◆ Records supplied

Segment Open

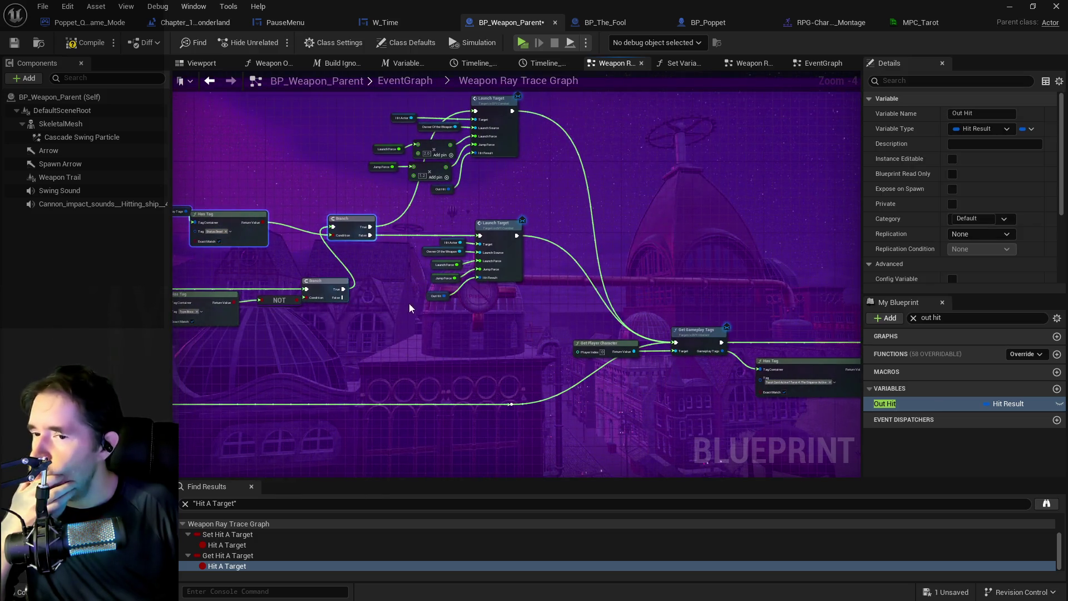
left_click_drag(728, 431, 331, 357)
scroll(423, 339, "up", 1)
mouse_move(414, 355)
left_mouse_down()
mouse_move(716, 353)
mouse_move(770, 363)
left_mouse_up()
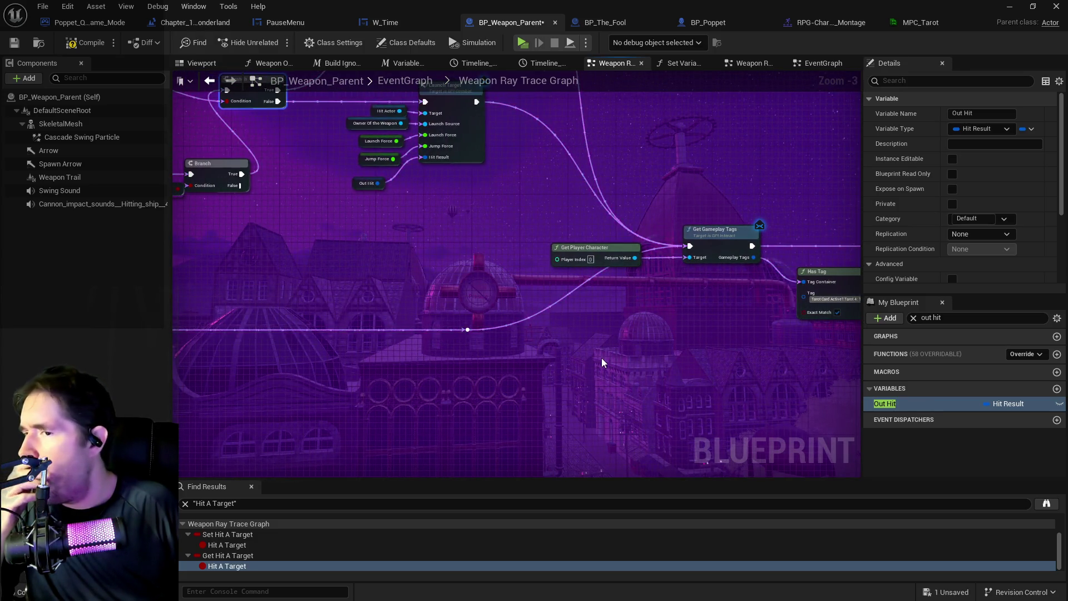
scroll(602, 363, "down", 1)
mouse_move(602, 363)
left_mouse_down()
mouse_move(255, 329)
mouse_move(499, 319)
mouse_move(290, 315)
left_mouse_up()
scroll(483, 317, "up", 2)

Segment Closed

◆ Problem details
From the listing above, return every line that carries the string "scroll".

◆ Solution
scroll(423, 339, "up", 1)
scroll(602, 363, "down", 1)
scroll(483, 317, "up", 2)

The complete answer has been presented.